## EXCERPT PROVIDED
** Start **
The keys below (client.payment.*) are custom properties, not Spring built-in keys.
# application.yml
client:
payment:
# Connection establishment timeout to external system
connect-timeout-ms: 500
# Response read timeout
read-timeout-ms: 1500
# Limit retries to transient failures
retry-max-attempts: 2
server:
# Finish in-flight requests when SIGTERM is received
shutdown: graceful
Before increasing retries, verify idempotency design first.
For payment APIs, teams commonly constrain duplicate execution with requestId or idempotencyKey.
Keep Error Classification and Log Context in Code
Even with a strong Dockerfile, incidents continue if application errors are not classified. This example separates transient and permanent failures during payment processing.
** End **
## ACTIONS TO TAKE
(a) Retype the payment-client excerpt from "# application.yml" up to and including "requestId or idempotencyKey.".
(b) Answer these questions from the payment-client excerpt:
(i) What value is set for the response read timeout?
(ii) What shutdown setting is given for the server?
(iii) What do teams commonly use to constrain duplicate execution for payment APIs?
(c) Write what comes next in the payment-client excerpt, picking up after its final sentence.
The listing isn't needed for any of the work here.

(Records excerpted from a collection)
** Start **
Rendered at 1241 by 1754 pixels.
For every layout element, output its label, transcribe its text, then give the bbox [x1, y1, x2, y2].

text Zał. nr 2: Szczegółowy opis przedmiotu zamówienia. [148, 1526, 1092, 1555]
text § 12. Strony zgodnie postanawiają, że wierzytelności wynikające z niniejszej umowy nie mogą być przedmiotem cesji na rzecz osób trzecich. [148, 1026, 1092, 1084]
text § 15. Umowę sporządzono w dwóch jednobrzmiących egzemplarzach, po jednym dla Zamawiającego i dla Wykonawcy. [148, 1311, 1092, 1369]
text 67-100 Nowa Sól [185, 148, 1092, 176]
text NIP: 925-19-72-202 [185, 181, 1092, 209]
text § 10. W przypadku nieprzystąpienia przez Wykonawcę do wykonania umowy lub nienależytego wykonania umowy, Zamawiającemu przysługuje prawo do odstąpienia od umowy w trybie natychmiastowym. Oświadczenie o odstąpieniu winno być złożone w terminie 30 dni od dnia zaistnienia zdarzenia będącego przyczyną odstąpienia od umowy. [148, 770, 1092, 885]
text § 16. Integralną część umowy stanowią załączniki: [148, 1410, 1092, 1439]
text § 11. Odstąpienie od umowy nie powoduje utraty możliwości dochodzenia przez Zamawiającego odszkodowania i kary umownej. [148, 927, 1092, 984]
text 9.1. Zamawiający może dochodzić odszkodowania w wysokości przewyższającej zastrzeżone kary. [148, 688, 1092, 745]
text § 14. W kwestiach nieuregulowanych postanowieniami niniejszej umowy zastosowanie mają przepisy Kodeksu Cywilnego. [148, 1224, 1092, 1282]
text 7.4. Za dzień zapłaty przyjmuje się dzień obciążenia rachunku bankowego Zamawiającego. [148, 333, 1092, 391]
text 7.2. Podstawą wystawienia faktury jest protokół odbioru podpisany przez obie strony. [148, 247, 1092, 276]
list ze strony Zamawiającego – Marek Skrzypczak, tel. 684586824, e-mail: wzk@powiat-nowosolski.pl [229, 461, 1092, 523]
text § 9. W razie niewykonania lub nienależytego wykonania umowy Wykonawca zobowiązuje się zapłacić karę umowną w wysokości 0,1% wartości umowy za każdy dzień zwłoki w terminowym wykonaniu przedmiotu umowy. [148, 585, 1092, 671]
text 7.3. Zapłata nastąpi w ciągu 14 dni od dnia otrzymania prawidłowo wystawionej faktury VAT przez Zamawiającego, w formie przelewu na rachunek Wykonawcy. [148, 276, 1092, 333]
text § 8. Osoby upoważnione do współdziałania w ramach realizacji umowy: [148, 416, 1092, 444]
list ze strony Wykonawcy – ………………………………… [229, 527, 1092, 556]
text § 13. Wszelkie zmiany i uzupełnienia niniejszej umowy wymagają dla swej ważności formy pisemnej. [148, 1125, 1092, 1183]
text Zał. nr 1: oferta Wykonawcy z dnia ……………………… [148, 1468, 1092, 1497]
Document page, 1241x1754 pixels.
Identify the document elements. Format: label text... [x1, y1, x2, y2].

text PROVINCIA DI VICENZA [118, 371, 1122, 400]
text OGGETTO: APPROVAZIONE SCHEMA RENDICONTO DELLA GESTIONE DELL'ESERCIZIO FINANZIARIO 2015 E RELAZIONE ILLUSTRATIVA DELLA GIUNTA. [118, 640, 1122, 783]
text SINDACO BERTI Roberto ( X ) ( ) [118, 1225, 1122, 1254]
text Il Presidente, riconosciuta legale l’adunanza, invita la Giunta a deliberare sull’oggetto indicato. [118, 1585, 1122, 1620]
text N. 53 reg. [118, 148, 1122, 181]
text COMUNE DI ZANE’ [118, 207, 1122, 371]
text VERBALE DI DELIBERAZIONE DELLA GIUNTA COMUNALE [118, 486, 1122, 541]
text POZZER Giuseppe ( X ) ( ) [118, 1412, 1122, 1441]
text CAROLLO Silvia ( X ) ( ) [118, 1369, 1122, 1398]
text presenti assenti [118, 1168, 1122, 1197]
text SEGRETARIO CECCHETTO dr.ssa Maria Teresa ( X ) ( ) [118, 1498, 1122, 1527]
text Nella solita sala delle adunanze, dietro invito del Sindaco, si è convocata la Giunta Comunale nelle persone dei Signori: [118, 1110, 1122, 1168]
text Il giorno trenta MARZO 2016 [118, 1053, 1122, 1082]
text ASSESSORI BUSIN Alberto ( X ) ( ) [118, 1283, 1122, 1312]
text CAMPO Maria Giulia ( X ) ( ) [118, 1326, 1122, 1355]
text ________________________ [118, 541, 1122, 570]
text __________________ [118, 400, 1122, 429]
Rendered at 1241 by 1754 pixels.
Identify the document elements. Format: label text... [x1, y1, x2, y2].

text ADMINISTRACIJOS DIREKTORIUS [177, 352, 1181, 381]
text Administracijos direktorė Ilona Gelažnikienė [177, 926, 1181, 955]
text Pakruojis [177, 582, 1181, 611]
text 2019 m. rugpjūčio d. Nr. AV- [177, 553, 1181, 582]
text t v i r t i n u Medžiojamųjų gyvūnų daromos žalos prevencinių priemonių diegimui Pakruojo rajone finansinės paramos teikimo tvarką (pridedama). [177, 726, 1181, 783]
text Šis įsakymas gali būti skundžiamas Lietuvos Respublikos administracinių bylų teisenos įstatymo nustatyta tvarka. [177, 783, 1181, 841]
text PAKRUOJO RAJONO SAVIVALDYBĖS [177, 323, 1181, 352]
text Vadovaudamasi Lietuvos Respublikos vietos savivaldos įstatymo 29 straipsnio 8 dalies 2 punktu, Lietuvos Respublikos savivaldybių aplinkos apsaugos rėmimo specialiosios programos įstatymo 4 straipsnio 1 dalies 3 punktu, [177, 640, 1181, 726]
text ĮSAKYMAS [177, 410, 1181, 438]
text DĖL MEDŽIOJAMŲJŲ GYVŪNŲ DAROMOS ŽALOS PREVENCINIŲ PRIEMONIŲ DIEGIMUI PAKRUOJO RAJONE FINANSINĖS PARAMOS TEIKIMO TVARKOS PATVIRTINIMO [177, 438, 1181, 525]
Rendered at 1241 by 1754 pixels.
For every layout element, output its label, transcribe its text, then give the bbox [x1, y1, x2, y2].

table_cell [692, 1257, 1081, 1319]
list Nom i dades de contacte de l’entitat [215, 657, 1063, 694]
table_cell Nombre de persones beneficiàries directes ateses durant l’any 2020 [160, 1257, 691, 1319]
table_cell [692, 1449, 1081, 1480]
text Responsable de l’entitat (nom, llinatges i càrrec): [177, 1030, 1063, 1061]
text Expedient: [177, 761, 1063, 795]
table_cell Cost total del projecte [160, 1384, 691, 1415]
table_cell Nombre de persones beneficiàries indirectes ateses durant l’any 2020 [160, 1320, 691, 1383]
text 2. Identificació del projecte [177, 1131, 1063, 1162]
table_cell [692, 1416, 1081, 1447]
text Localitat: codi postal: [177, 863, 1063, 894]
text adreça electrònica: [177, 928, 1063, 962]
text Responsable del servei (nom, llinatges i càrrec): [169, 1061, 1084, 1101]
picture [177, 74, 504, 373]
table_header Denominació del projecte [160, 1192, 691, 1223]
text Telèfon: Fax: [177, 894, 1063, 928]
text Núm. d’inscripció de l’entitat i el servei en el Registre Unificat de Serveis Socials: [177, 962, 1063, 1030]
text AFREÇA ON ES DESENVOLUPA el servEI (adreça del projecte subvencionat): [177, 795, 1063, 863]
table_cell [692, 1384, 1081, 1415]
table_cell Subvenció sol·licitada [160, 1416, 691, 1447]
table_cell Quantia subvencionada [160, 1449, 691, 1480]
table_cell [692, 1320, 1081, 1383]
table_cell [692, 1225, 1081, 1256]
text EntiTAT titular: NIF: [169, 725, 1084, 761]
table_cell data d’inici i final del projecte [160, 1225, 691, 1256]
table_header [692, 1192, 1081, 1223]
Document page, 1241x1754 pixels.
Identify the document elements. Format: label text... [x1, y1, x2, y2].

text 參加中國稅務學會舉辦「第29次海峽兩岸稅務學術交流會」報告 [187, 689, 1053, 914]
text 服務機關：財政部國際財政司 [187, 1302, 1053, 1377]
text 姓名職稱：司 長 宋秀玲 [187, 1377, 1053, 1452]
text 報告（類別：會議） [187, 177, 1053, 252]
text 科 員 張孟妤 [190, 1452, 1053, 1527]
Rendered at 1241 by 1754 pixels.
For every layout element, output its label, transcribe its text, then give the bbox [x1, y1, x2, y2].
** End **
## ANSWERS TO THE TASKS
(a)
# application.yml
client:
payment:
# Connection establishment timeout to external system
connect-timeout-ms: 500
# Response read timeout
read-timeout-ms: 1500
# Limit retries to transient failures
retry-max-attempts: 2
server:
# Finish in-flight requests when SIGTERM is received
shutdown: graceful
Before increasing retries, verify idempotency design first.
For payment APIs, teams commonly constrain duplicate execution with requestId or idempotencyKey.

(b)
(i) 1500 ms (read-timeout-ms: 1500)
(ii) graceful
(iii) requestId or idempotencyKey

(c)
@Slf4j
@Service
public class PaymentService {
public PaymentResult pay(String requestId, String orderId, String idempotencyKey) {
try {
PaymentResponse response = callGateway(orderId, idempotencyKey);
log.info("payment-success requestId={} orderId={} idempotencyKey={}",
requestId, orderId, idempotencyKey);
return PaymentResult.success(response.transactionId());
} catch (SocketTimeoutException | ConnectException e) {
// Transient error: retry candidate
log.warn("payment-retryable requestId={} orderId={} message={}",
requestId, orderId, e.getMessage());
throw new RetryablePaymentException(e);
} catch (IllegalArgumentException | AuthenticationException e) {
// Permanent error: fail fast
log.error("payment-non-retryable requestId={} orderId={} message={}",
requestId, orderId, e.getMessage());
throw new NonRetryablePaymentException(e);
}
}
private PaymentResponse callGateway(String orderId, String idempotencyKey) {
// Example external payment call
return new PaymentResponse("tx-123");
}
}
Restrict retries to conditions such as network timeout and transient failures. Retrying permanent failures such as invalid parameters or authentication errors only increases latency and queue buildup.
Closing
The core of Dockerfile optimization is not only reducing image size. It is increasing cache reuse and operational stability together.
You can validate improvements quickly by checking these items.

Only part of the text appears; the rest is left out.